#### RECORDED INFORMATION:
****
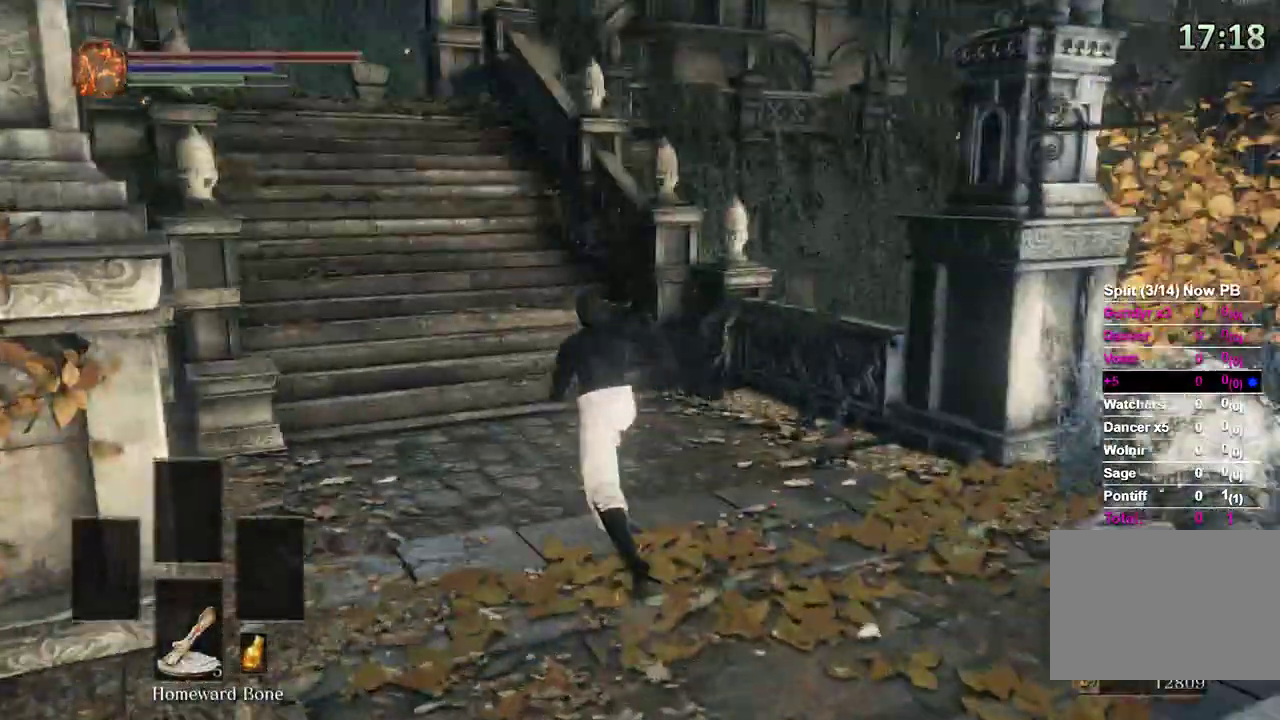
{"buttons": ["B"], "left_stick": "up", "right_stick": "center", "events": [[33, "right_stick", "center"], [500, "left_stick", "up"]]}
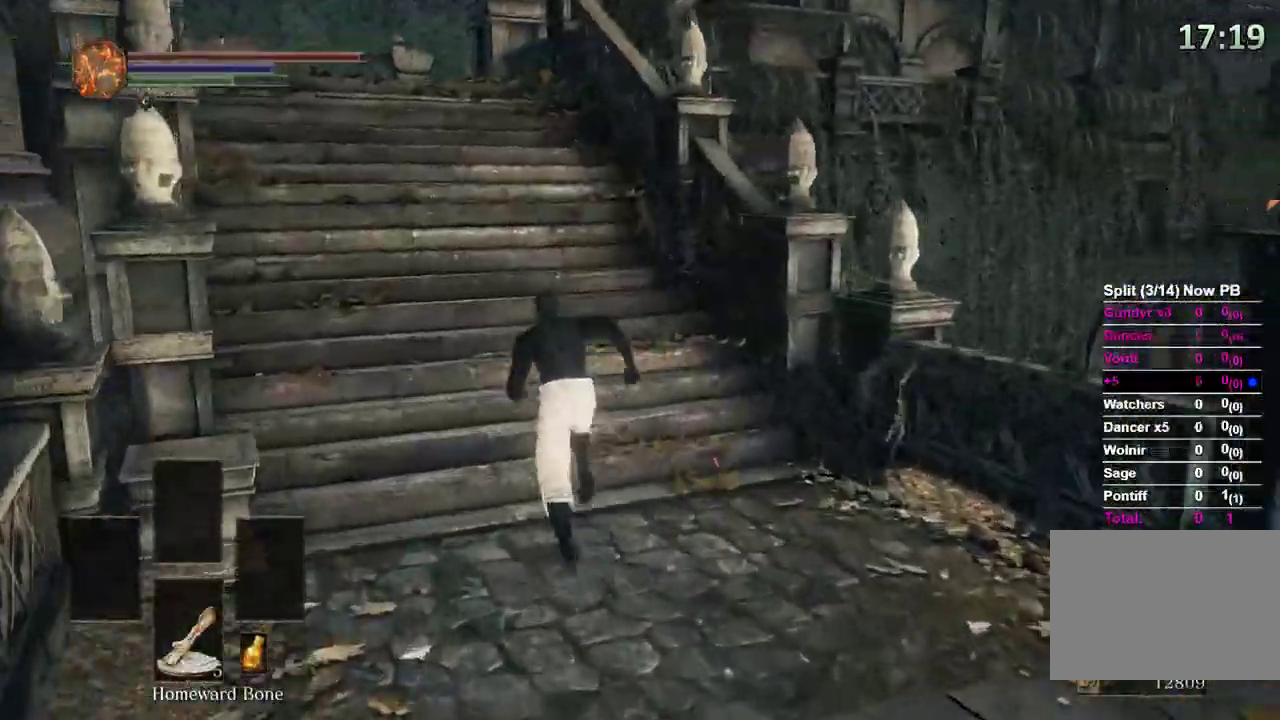
{"buttons": ["B"], "left_stick": "up", "right_stick": "down-right", "events": [[267, "right_stick", "down-right"]]}
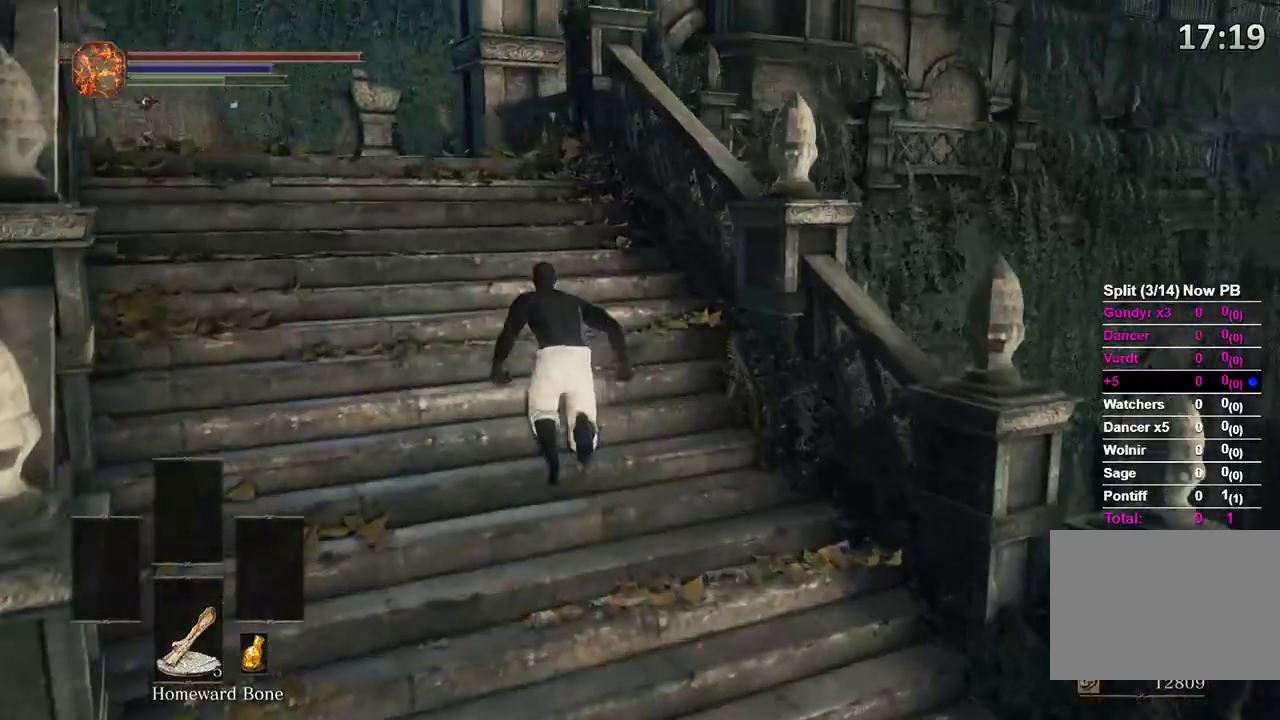
{"buttons": ["B"], "left_stick": "up-left", "right_stick": "down-right", "events": [[33, "left_stick", "up-left"]]}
****
#### AIM OF THE EXERCISE:
Copy the listing above in full and exactly, but omit each picture that it holds.

#### RESPONSE:
{"buttons": ["B"], "left_stick": "up", "right_stick": "center", "events": [[33, "right_stick", "center"], [500, "left_stick", "up"]]}
{"buttons": ["B"], "left_stick": "up", "right_stick": "down-right", "events": [[267, "right_stick", "down-right"]]}
{"buttons": ["B"], "left_stick": "up-left", "right_stick": "down-right", "events": [[33, "left_stick", "up-left"]]}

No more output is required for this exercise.